BEGIN RECORDS FOR THIS EXERCISE

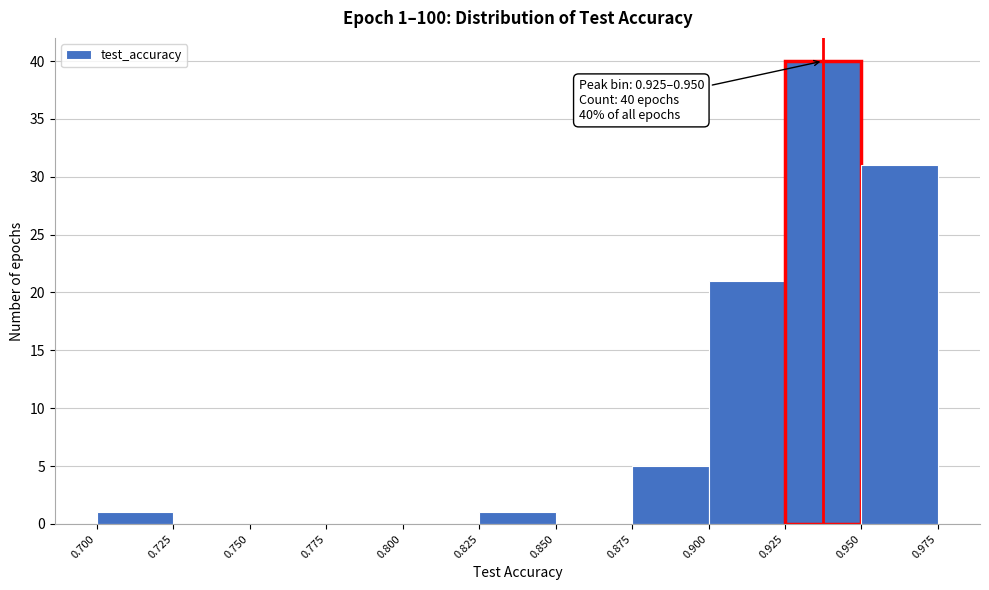

Which range on the x-axis has the tallest bar?

0.925 to 0.950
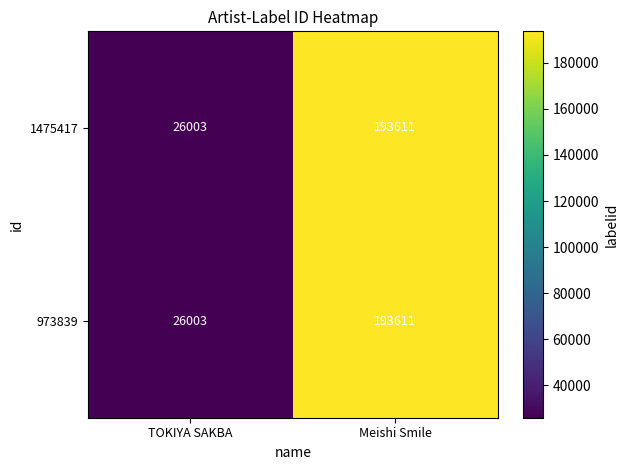

Which category has the lowest value across all series?

TOKIYA SAKBA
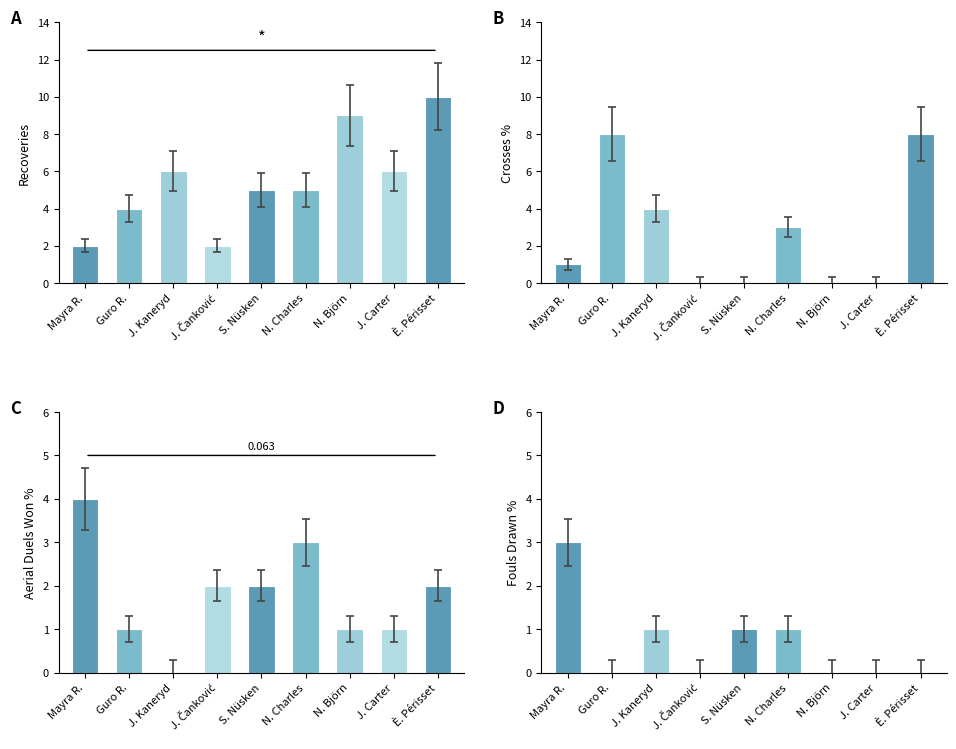

What is the sum of all values?

6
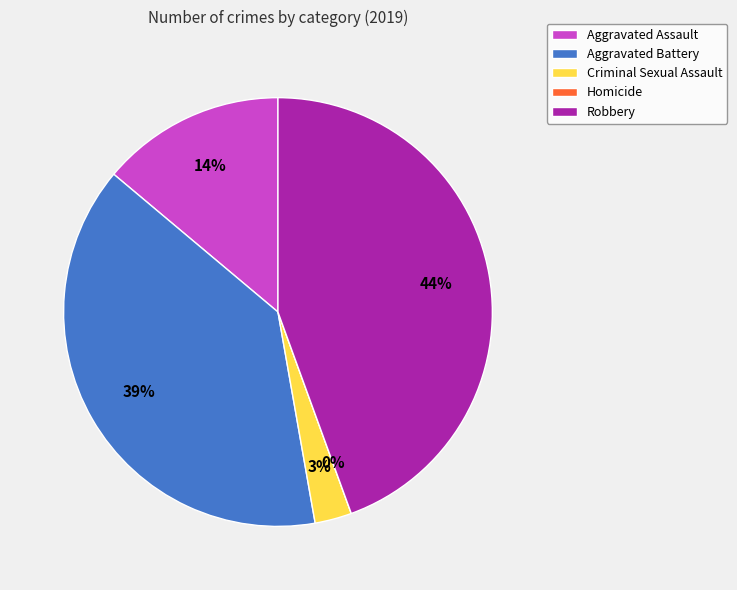

To the nearest percent, what is the difference between the Aggravated Battery and Homicide slice percentages?

39%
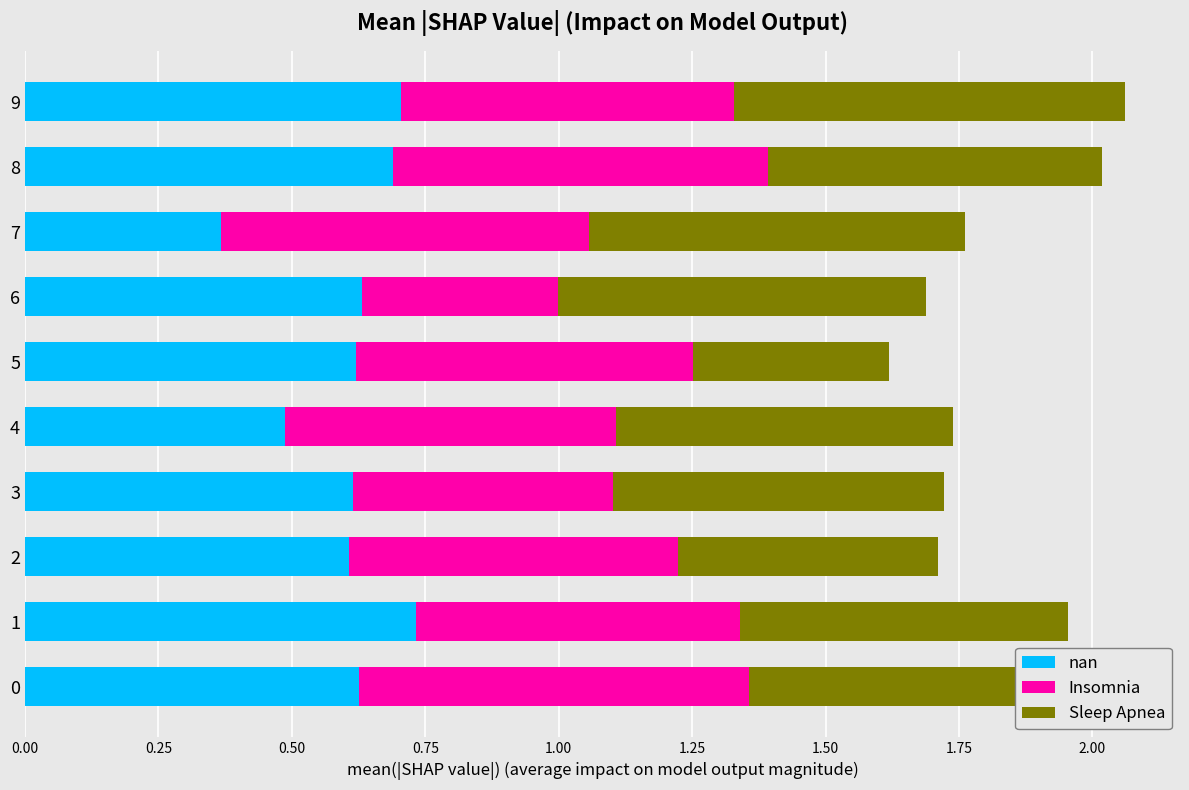

The value of nan at 6 is 0.6. True or false?

True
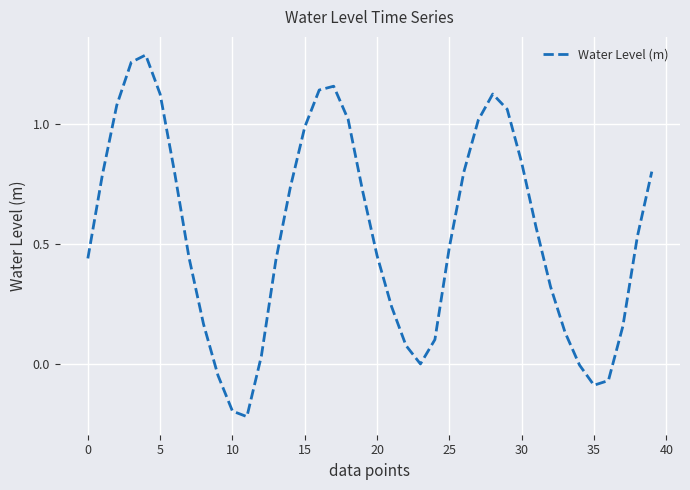

What is the difference between the maximum and minimum values?

1.5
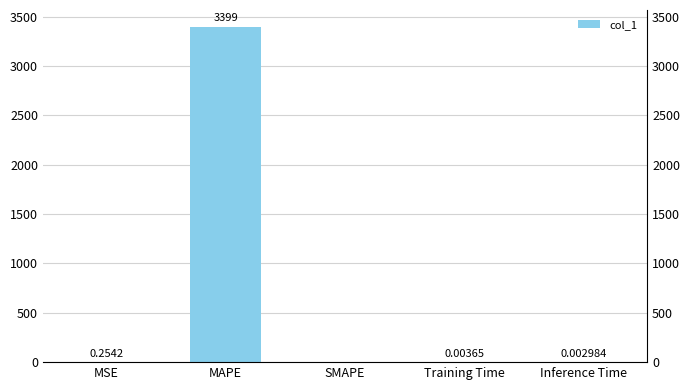

How many distinct data groups are displayed?

1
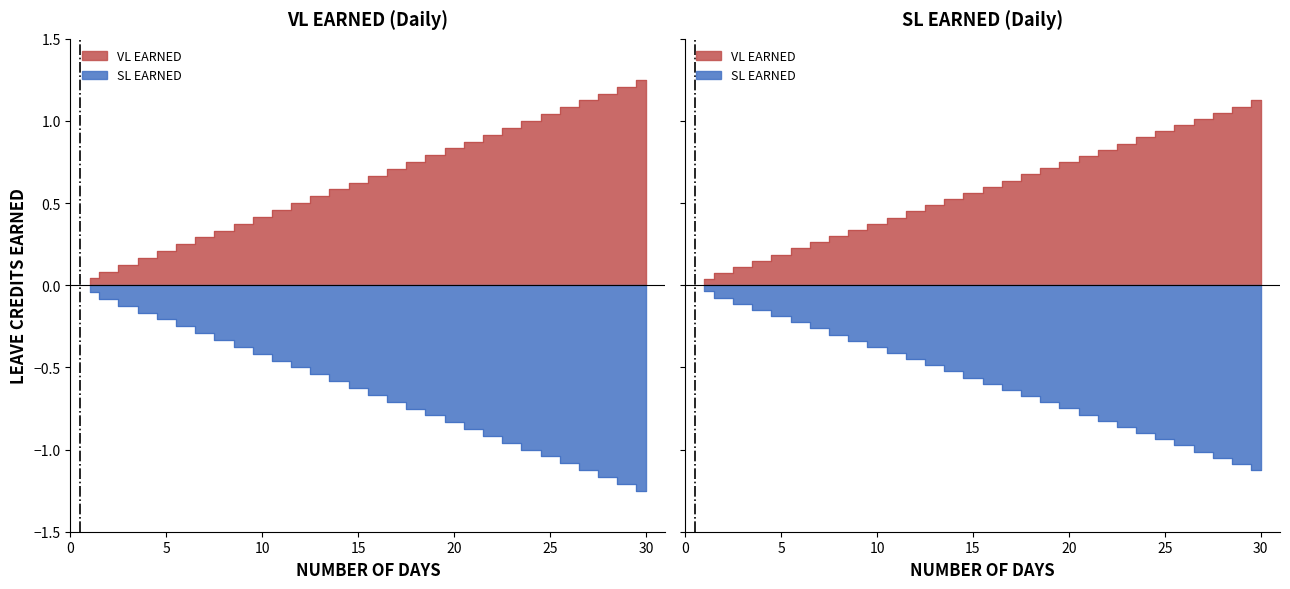

Is it true that VL EARNED equals 1.1 at 16?

False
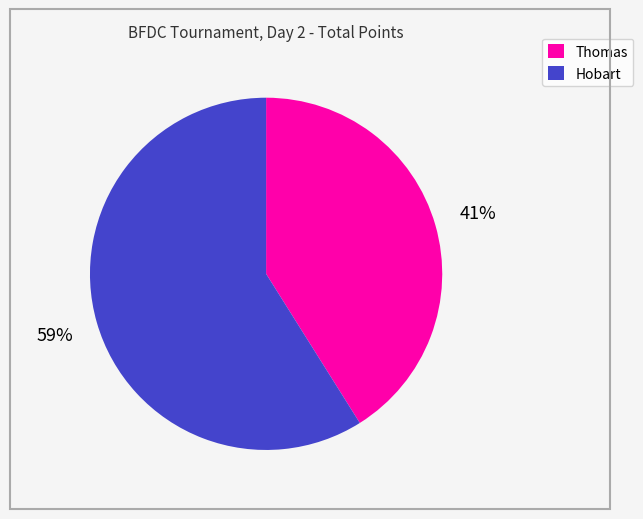

Is it true that Thomas is 31% of the pie?

False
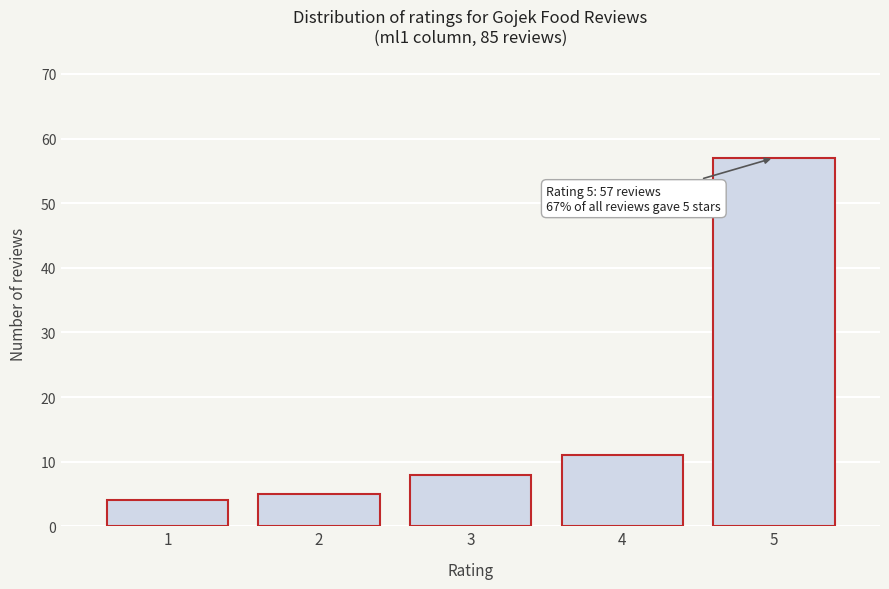

Reading right to left, transcribe all the data shown in this chart.

5=57	4=11	3=8	2=5	1=4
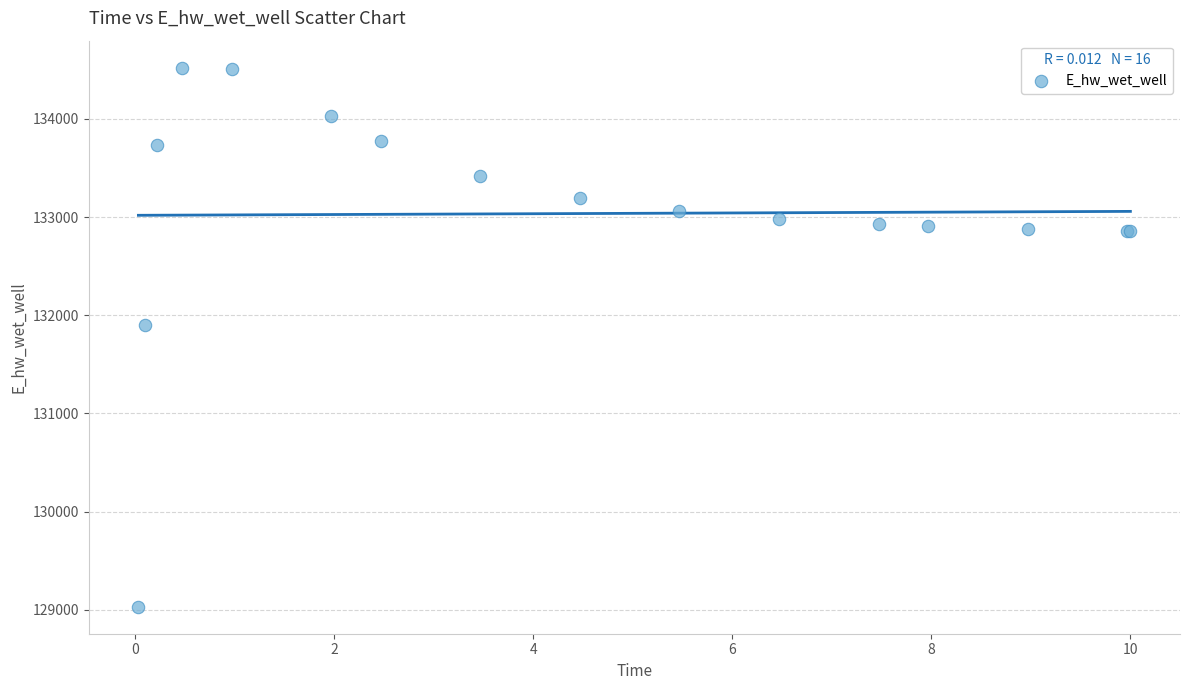

What Y value in the scatter plot is closest to 131776?

131896.1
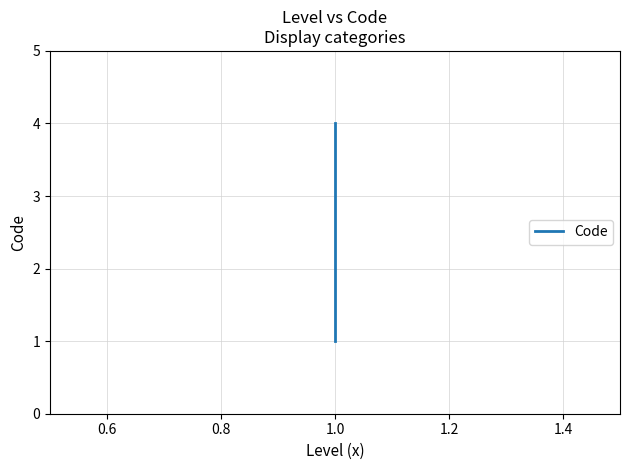

What position from the right is 1.0?

1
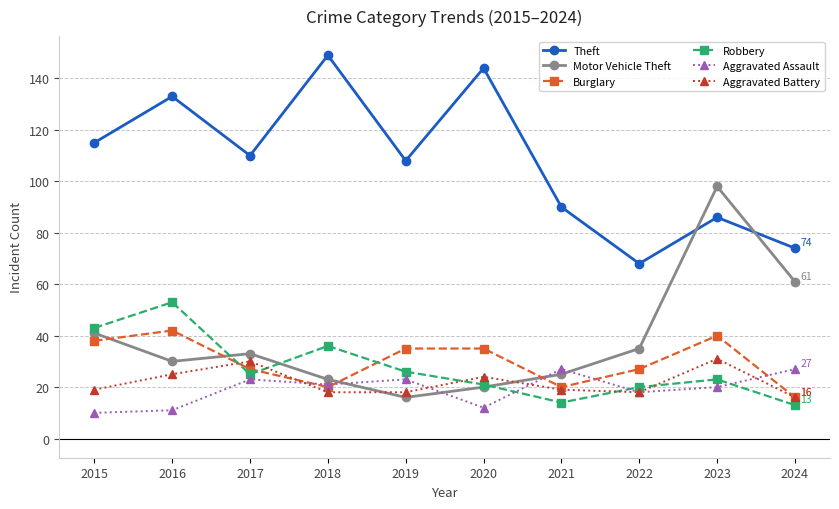

What is the sum of the Burglary values at 2023 and 2016?

82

END RECORDS FOR THIS EXERCISE

YOUR INSTRUCTIONS
Rewrite the lines above as a numbered list, omitting the blank lines. Leave the pictures out of your answer.

REPLY
1. Which range on the x-axis has the tallest bar?
2. 0.925 to 0.950
3. Which category has the lowest value across all series?
4. TOKIYA SAKBA
5. What is the sum of all values?
6. 6
7. To the nearest percent, what is the difference between the Aggravated Battery and Homicide slice percentages?
8. 39%
9. The value of nan at 6 is 0.6. True or false?
10. True
11. What is the difference between the maximum and minimum values?
12. 1.5
13. How many distinct data groups are displayed?
14. 1
15. Is it true that VL EARNED equals 1.1 at 16?
16. False
17. Is it true that Thomas is 31% of the pie?
18. False
19. Reading right to left, transcribe all the data shown in this chart.
20. 5=57	4=11	3=8	2=5	1=4
21. What Y value in the scatter plot is closest to 131776?
22. 131896.1
23. What position from the right is 1.0?
24. 1
25. What is the sum of the Burglary values at 2023 and 2016?
26. 82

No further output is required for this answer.